Dass daraus aber bestimmte politische Kräfte gleich eine allgemein gültige Regelung ableiten möchten, kennen wir nicht nur, sondern zeigt einmal mehr, dass sie ihre Männerprivilegien gerne weiter genießen möchten. Herr Marin etwa meint, dass der Alterungsprozess bei Frauen mit dem früheren Pensionsantrittsalter zusammenhinge. Er rät Frauenorganisationen, einen Deal dahingehend zu machen, dass sie einer Erhöhung des Pensionsantrittsalters zustimmen und dafür im Gegenzug ein Gleichbehandlungspaket bekommen erhebt sich nur die Frage, warum nicht in den letzten 20 Jahren mehr in diese Richtung getan wurde. Einzig 1992 wurde im Zuge der Dohnalschen Initiative die Anrechnung von Kinderbetreuungszeiten für die Pension durchgesetzt. Frauen sollen, geht es nach ÖGB-Präsident Foglar, länger arbeiten, damit sie die ihnen für eine merklich über der Armutsgrenze liegende Pension fehlenden Beitragsjahre wettmachen können so als hätten Frauen nicht schon genauso viele Beitragsjahre wie Männer, ginge es mit rechten Dingen zu. Und ÖVP-Seniorenbund-Präsident Andreas Khol, scheinbar noch immer die schwarz-blaue Ära unbeschränkten Schaltens und Waltens vor Augen habend, meint sogar, für eine Anhebung des Frauenpensionsalters brauche es gar kein Verfassungsgesetz.
Männer ernten in den letzten Jahren ihrer Berufstätigkeit oftmals die Früchte einer durchgehenden Berufslaufbahn, während Frauen, zum Beispiel im Handel, in Berufssparten tätig sind, in denen es im Alter überhaupt keine Bienniensprünge (Anhebung des Einkommens in Zwei-Jahres-Schritten) mehr gibt Frage an die GewerkschafterInnen: Wieso nicht? Frauenministerin Heinisch-Hosek entgegnet den FreundInnen der Anhebung des weiblichen Pensionsantrittsalters richtigerweise, dass viele Frauen, auch wenn sie bereits über 50 sind, teilzeitbeschäftigt sind und dass lange, schlechte Einkommenszeiten keine höhere Pension ergeben. Faktum ist auch, dass der Staat sich jährlich eine Milliarde Euro erspart, wenn das Pensionsantrittsalter von Frauen um nur ein Jahr hinaufgesetzt wird, von den Ersparnissen der privaten Pensionskassen gar nicht zu reden, denn diese können das Geld ohnehin sehr gut gebrauchen, um es in Spekulationsgeschäften anzulegen.

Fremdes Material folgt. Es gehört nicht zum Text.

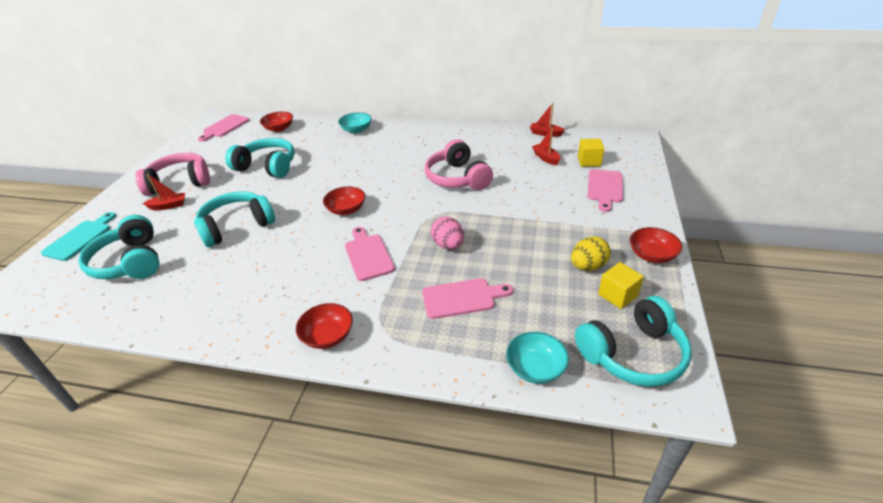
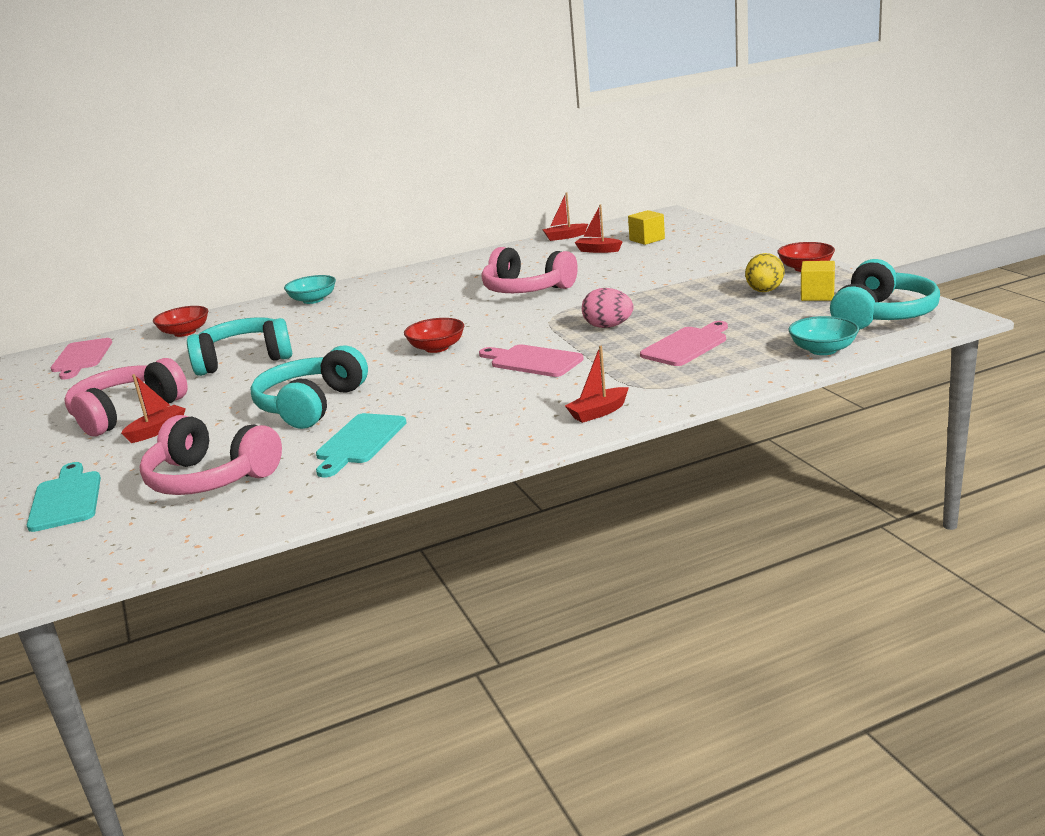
camera: 35 degrees left, 15 degrees down
(130, 262) = (211, 478): turquoise headphones -> pink headphones
(208, 276) = (359, 442): none -> turquoise cutting board
(328, 336) = (598, 412): red bowl -> red boat
(605, 188) = (694, 249): pink cutting board -> none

Anstatt über die Anhebung des Pensionsantrittsalters für Frauen nachzudenken, sollten wir eine allgemeine Senkung des Pensionsantrittsalters fordern, damit auch junge Menschen, die einen Arbeitsplatz suchen, einen finden.
Und darüber, wie sich diese Diskussion in den Ohren jener anhört, die prekär beschäftigt sind und bisher kaum einen oder überhaupt keinen Pensionsanspruch haben, sollten die Herr- und Frauschaften auch mal nachdenken.
Die Anhebung des gesetzlichen Pensionsantrittsalters für Frauen löst diese Probleme jedenfalls überhaupt nicht.